VERIFIQUE SUA COMPREENSÃO -
**A.** Diga se cada afirmação abaixo está de acordo com o texto sobre mobilização nas redes sociais, respondendo sim ou não e citando as palavras do texto que decidem a questão: (i) Douglas Fernandes considera as redes sociais fundamentais para a mobilização de grupos pró direitos dos animais; (ii) segundo Marisa, os grupos de mulheres já dominam o uso das redes sociais para mobilização; (iii) Marisa afirma que a mídia cobre a violência contra a mulher apenas sob o viés policial.
**B.** Reproduza, sem nenhuma alteração, o trecho do texto que começa nas palavras “Outro fato que, segundo” e termina depois de “em torno deles.”.

TEXTO -
= = = = = = =

De acordo com Marisa, são frequentes os casos em que a mulher vai dar queixa de uma violência sofrida, e ouve a pergunta “o que você fez para ele te bater?”. “É a revitimização da mulher”, afirma. Ela reconhece, no entanto, que muitos grupos de mulheres “ainda têm uma visão antiga da comunicação, da maneira de usar as redes sociais para mobilização”. “Tradicionalmente grupos ligados ao meio-ambiente sabem usar essas ferramentas de mídia muito bem, e fazer ações que geram grande visibilidade”, diz, admitindo que isso é algo que o movimento de mulheres “ainda não sabe fazer”.
O ativista Douglas Fernandes, 30, da ONG Associação Sempre Pelos Animais, afirma que as redes sociais são “fundamentais” para a mobilização de grupos pró direitos dos animais. De acordo com ele, “estudos apontam que assuntos relacionados a esta causa estão em segundo entre os mais comentados no Facebook”. O militante afirma ainda que as redes, além de “dar amplitude ao assunto”, facilitam o engajamento, “seja mediante o compartilhamento de informações seja com doações e colaborações financeiras”.
Outro fato que, segundo ele, colaborou com a grande mobilização em torno das porcas, foi o fato de a agonia dos animais ter sido transmitida ao vivo: as principais rádios falaram sobre o acidente no Rodoanel em seus boletins de trânsito, e imagens aéreas da carnificina suína apareceram nos noticiários ao longo do dia. Sobre a disparidade entre os valores arrecadados pelas duas vaquinhas virtuais, Fernandes acredita que “muitas pessoas estão perdendo a esperança nos seres humanos, e tem muita gente egoísta que só pensa em si, não contribui para nada, nem com desenvolvimento humano nem com a causa animal”. Segundo ele a falta de divulgação dada para alguns casos também contribui para que não haja muita mobilização em torno deles.
Marisa concorda em parte. “Se por um lado de uns anos para cá a mídia dá cada vez mais espaço para a questão da violência contra a mulher, essa cobertura acaba sendo apenas feita sob o viés policial”, afirma. Ela critica a falta de contexto sobre o fenômeno dos abusos domésticos, e a falta de informações sobre canais de apoio e ajuda para as vítimas. “Os casos são tratados como individuais, quando na verdade trata-se de uma agressão que acontece centenas de vezes todos os dias”, diz.

= = = = = = =

DADOS -
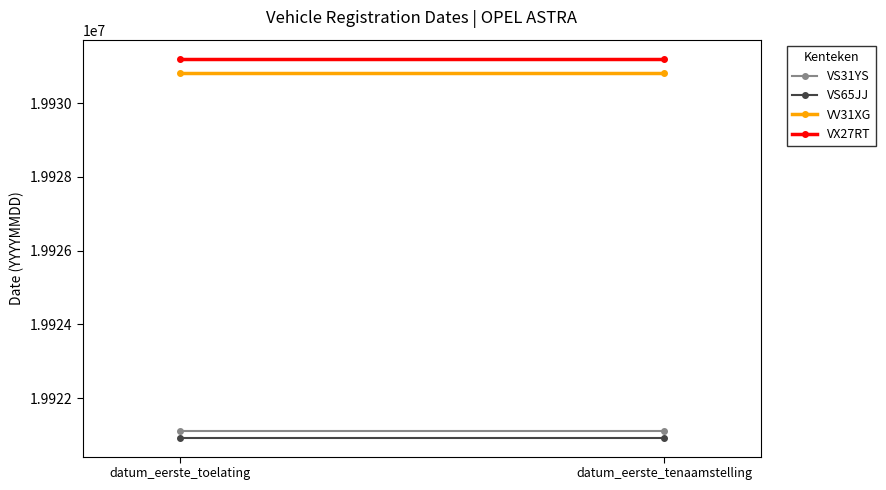

What position from the right is datum_eerste_toelating?

2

= = = = = = =

SOLUÇÕES POR TAREFA -
**A.**
(i) Sim: «afirma que as redes sociais são “fundamentais” para a mobilização de grupos pró direitos dos animais».
(ii) Não: «ainda têm uma visão antiga da comunicação, da maneira de usar as redes sociais para mobilização».
(iii) Sim: «essa cobertura acaba sendo apenas feita sob o viés policial».

**B.**
Outro fato que, segundo ele, colaborou com a grande mobilização em torno das porcas, foi o fato de a agonia dos animais ter sido transmitida ao vivo: as principais rádios falaram sobre o acidente no Rodoanel em seus boletins de trânsito, e imagens aéreas da carnificina suína apareceram nos noticiários ao longo do dia. Sobre a disparidade entre os valores arrecadados pelas duas vaquinhas virtuais, Fernandes acredita que “muitas pessoas estão perdendo a esperança nos seres humanos, e tem muita gente egoísta que só pensa em si, não contribui para nada, nem com desenvolvimento humano nem com a causa animal”. Segundo ele a falta de divulgação dada para alguns casos também contribui para que não haja muita mobilização em torno deles.